### WHAT YOU NEED TO DO
Lines from the one containing "more than ordinary" through the last line of the data are to be returned exactly, both ends included, minus any pictures.

### RECORDS SUPPLIED
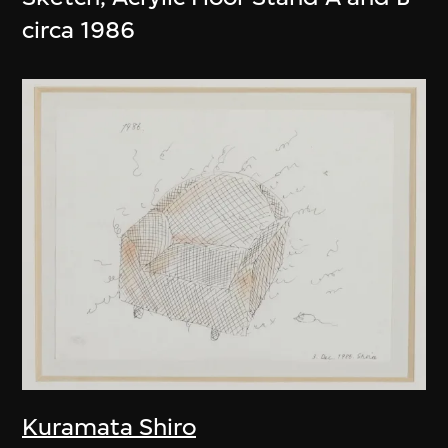
circa 1986
Kuramata Shiro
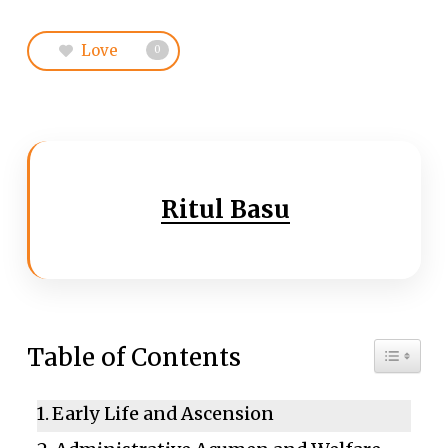
Love
0
Ritul Basu
Toggle 
Table of Contents
Early Life and Ascension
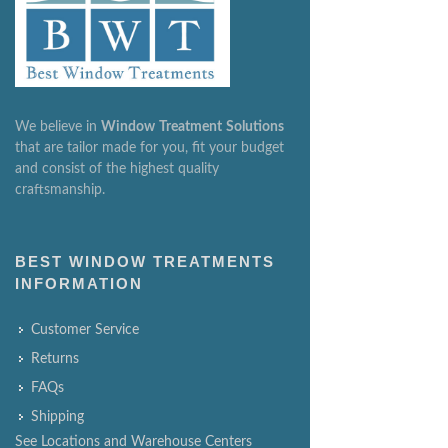
We believe in
Window
Treatment
Solutions
that are tailor made for you, fit your budget
and consist of the highest quality
craftsmanship.
BEST WINDOW TREATMENTS
INFORMATION
Customer Service
Returns
FAQs
Shipping
See Locations and Warehouse Centers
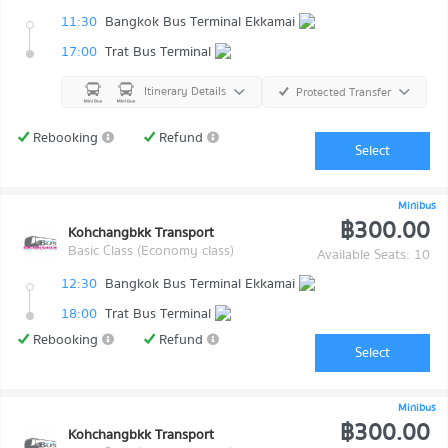
11:30
Bangkok Bus Terminal Ekkamai
17:00
Trat Bus Terminal
Itinerary Details
Protected Transfer
Rebooking
Refund
Select
Minibus
฿300.00
Kohchangbkk Transport
Basic Class (Economy class)
Available Seats: 10
12:30
Bangkok Bus Terminal Ekkamai
18:00
Trat Bus Terminal
Rebooking
Refund
Select
Minibus
฿300.00
Kohchangbkk Transport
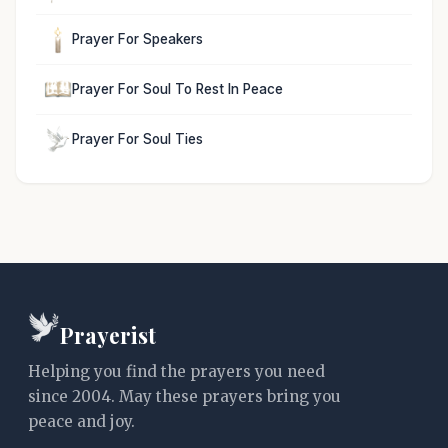
Prayer For Speakers
Prayer For Soul To Rest In Peace
Prayer For Soul Ties
Prayerist
Helping you find the prayers you need
since 2004. May these prayers bring you
peace and joy.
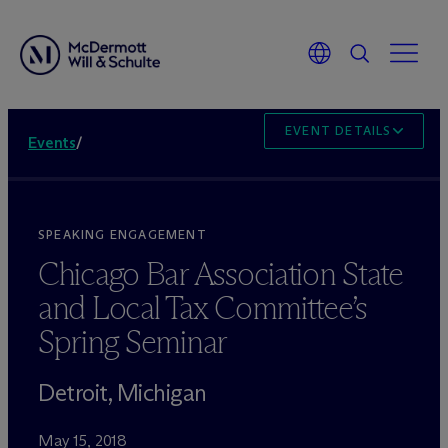
EVENT DETAILS
Events
/
SPEAKING ENGAGEMENT
Chicago Bar Association State
and Local Tax Committee’s
Spring Seminar
Detroit, Michigan
May 15, 2018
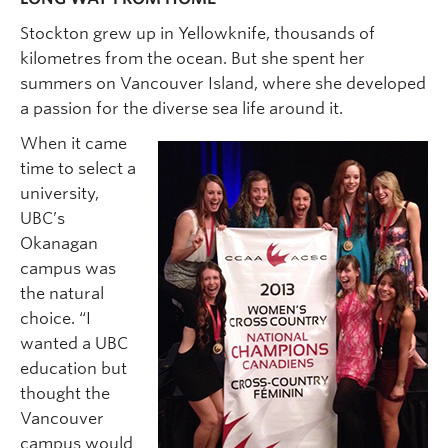
Stockton grew up in Yellowknife, thousands of
kilometres from the ocean. But she spent her
summers on Vancouver Island, where she developed
a passion for the diverse sea life around it.
When it came
time to select a
university,
UBC’s
Okanagan
campus was
the natural
choice. “I
wanted a UBC
education but
thought the
Vancouver
campus would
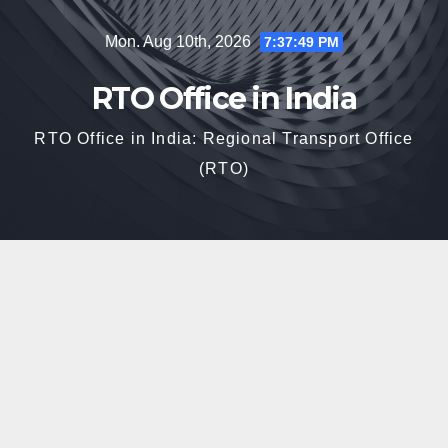
Skip
Mon. Aug 10th, 2026
7:37:50 PM
to
content
RTO Office in India
RTO Office in India: Regional Transport Office
(RTO)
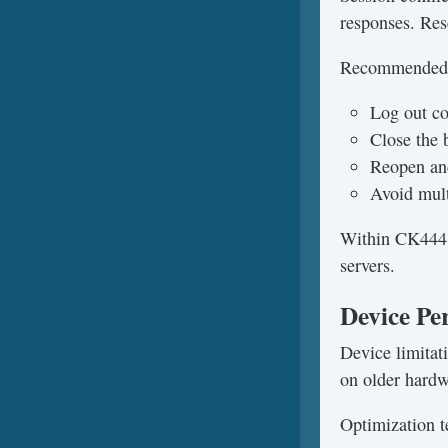
responses. Rese
Recommended 
Log out co
Close the 
Reopen an
Avoid mult
Within CK444, 
servers.
Device Pe
Device limitat
on older hard
Optimization t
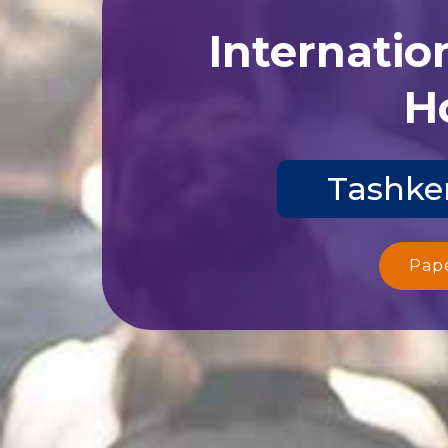
Internatio
Ho
Tashken
Pap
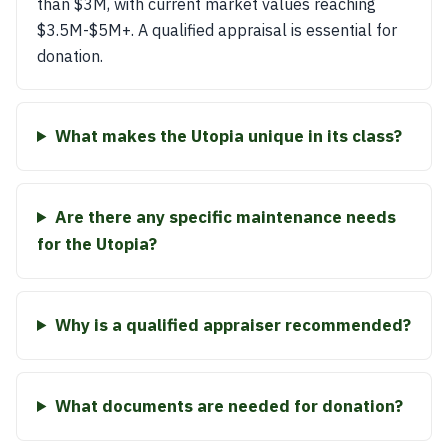
than $3M, with current market values reaching
$3.5M-$5M+. A qualified appraisal is essential for
donation.
What makes the Utopia unique in its class?
Are there any specific maintenance needs
for the Utopia?
Why is a qualified appraiser recommended?
What documents are needed for donation?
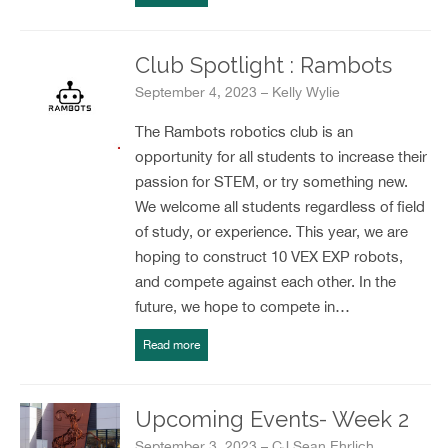
Club Spotlight : Rambots
September 4, 2023 – Kelly Wylie
The Rambots robotics club is an
opportunity for all students to increase their
passion for STEM, or try something new.
We welcome all students regardless of field
of study, or experience. This year, we are
hoping to construct 10 VEX EXP robots,
and compete against each other. In the
future, we hope to compete in…
Read more
Upcoming Events- Week 2
September 3, 2023 – CJ Sean Ehrlich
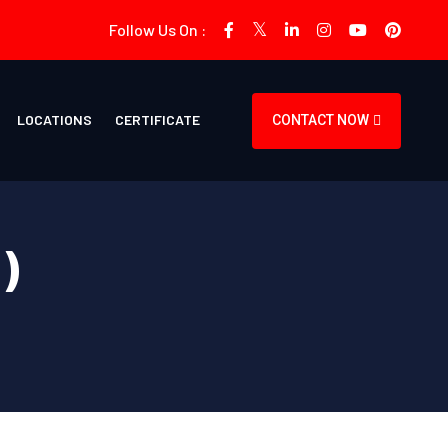
Follow Us On :
LOCATIONS
CERTIFICATE
CONTACT NOW
)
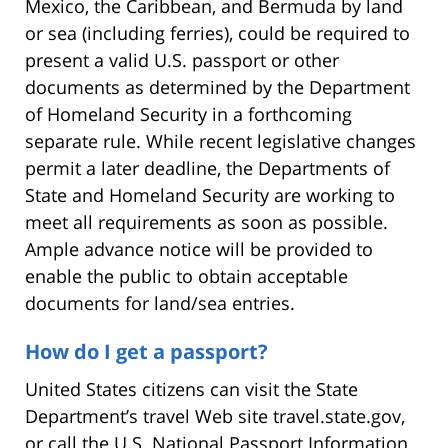
Mexico, the Caribbean, and Bermuda by land
or sea (including ferries), could be required to
present a valid U.S. passport or other
documents as determined by the Department
of Homeland Security in a forthcoming
separate rule. While recent legislative changes
permit a later deadline, the Departments of
State and Homeland Security are working to
meet all requirements as soon as possible.
Ample advance notice will be provided to
enable the public to obtain acceptable
documents for land/sea entries.
How do I get a passport?
United States citizens can visit the State
Department’s travel Web site travel.state.gov,
or call the U.S. National Passport Information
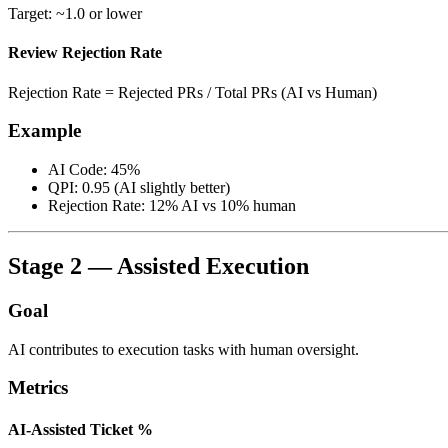
Target: ~1.0 or lower
Review Rejection Rate
Rejection Rate = Rejected PRs / Total PRs (AI vs Human)
Example
AI Code: 45%
QPI: 0.95 (AI slightly better)
Rejection Rate: 12% AI vs 10% human
Stage 2 — Assisted Execution
Goal
AI contributes to execution tasks with human oversight.
Metrics
AI-Assisted Ticket %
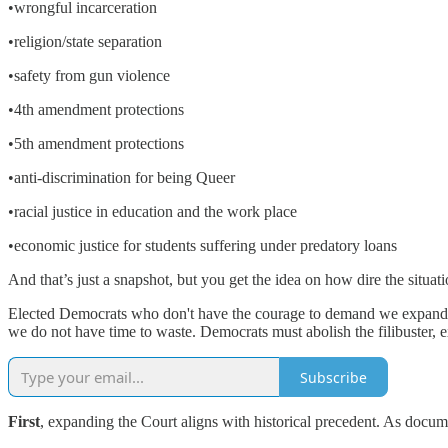
•wrongful incarceration
•religion/state separation
•safety from gun violence
•4th amendment protections
•5th amendment protections
•anti-discrimination for being Queer
•racial justice in education and the work place
•economic justice for students suffering under predatory loans
And that’s just a snapshot, but you get the idea on how dire the situatio
Elected Democrats who don't have the courage to demand we expand t
we do not have time to waste. Democrats must abolish the filibuster,
Subscribe
First
, expanding the Court aligns with historical precedent. As doc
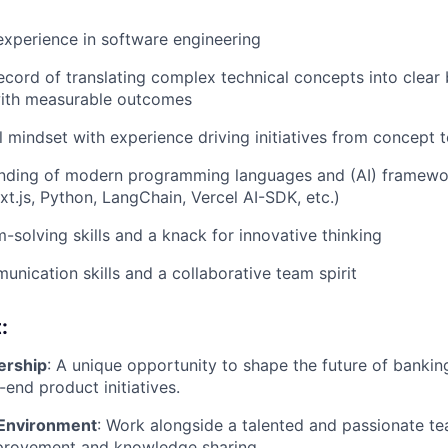
experience in software engineering
ecord of translating complex technical concepts into clear 
with measurable outcomes
l mindset with experience driving initiatives from concept 
nding of modern programming languages and (AI) framework
xt.js, Python, LangChain, Vercel AI-SDK, etc.)
-solving skills and a knack for innovative thinking
unication skills and a collaborative team spirit
:
ership
: A unique opportunity to shape the future of bankin
end product initiatives.
 Environment
: Work alongside a talented and passionate te
provement and knowledge sharing.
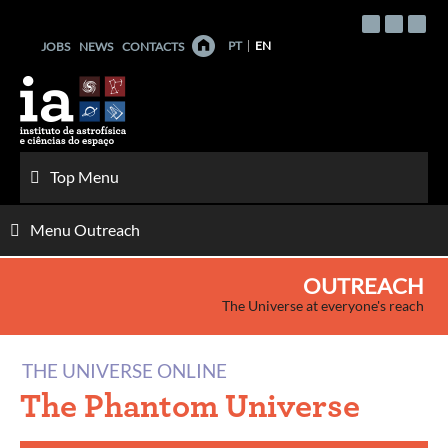
Skip
to
PT
EN
JOBS
NEWS
CONTACTS
content
Top Menu
Menu Outreach
OUTREACH
The Universe at everyone's reach
THE UNIVERSE ONLINE
The Phantom Universe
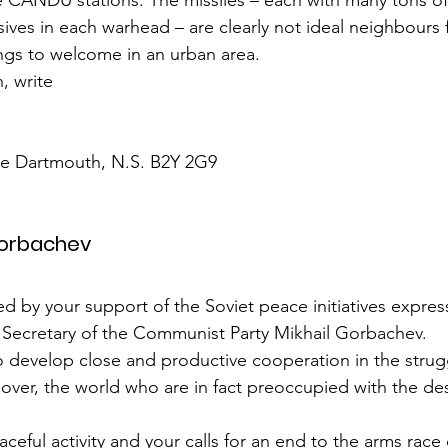
the CANDU stations. The missiles – each with many tons of
ives in each warhead – are clearly not ideal neighbours f
ings to welcome in an urban area.
, write
ace Dartmouth, N.S. B2Y 2G9
Gorbachev
d by your support of the Soviet peace initiatives expres
l Secretary of the Communist Party Mikhail Gorbachev.
 to develop close and productive cooperation in the strug
over, the world who are in fact preoccupied with the des
ceful activity and your calls for an end to the arms race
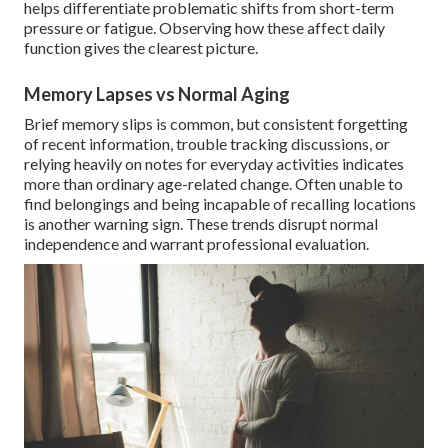
helps differentiate problematic shifts from short-term
pressure or fatigue. Observing how these affect daily
function gives the clearest picture.
Memory Lapses vs Normal Aging
Brief memory slips is common, but consistent forgetting
of recent information, trouble tracking discussions, or
relying heavily on notes for everyday activities indicates
more than ordinary age-related change. Often unable to
find belongings and being incapable of recalling locations
is another warning sign. These trends disrupt normal
independence and warrant professional evaluation.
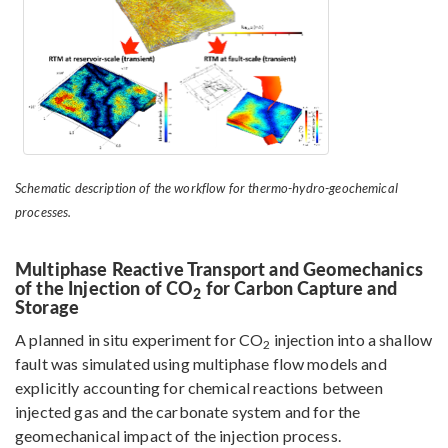
Schematic description of the workflow for thermo-hydro-geochemical
processes.
Multiphase Reactive Transport and Geomechanics
of the Injection of CO
for Carbon Capture and
2
Storage
A planned in situ experiment for CO
injection into a shallow
2
fault was simulated using multiphase flow models and
explicitly accounting for chemical reactions between
injected gas and the carbonate system and for the
geomechanical impact of the injection process.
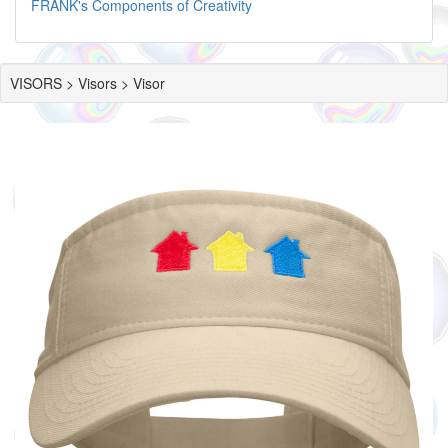
FRANK's Components of Creativity
VISORS > Visors > Visor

### RESPONSE FOR THIS EXERCISE
more than ordinary age-related change. Often unable to
find belongings and being incapable of recalling locations
is another warning sign. These trends disrupt normal
independence and warrant professional evaluation.
Schematic description of the workflow for thermo-hydro-geochemical
processes.
Multiphase Reactive Transport and Geomechanics
of the Injection of CO
for Carbon Capture and
2
Storage
A planned in situ experiment for CO
injection into a shallow
2
fault was simulated using multiphase flow models and
explicitly accounting for chemical reactions between
injected gas and the carbonate system and for the
geomechanical impact of the injection process.
FRANK's Components of Creativity
VISORS > Visors > Visor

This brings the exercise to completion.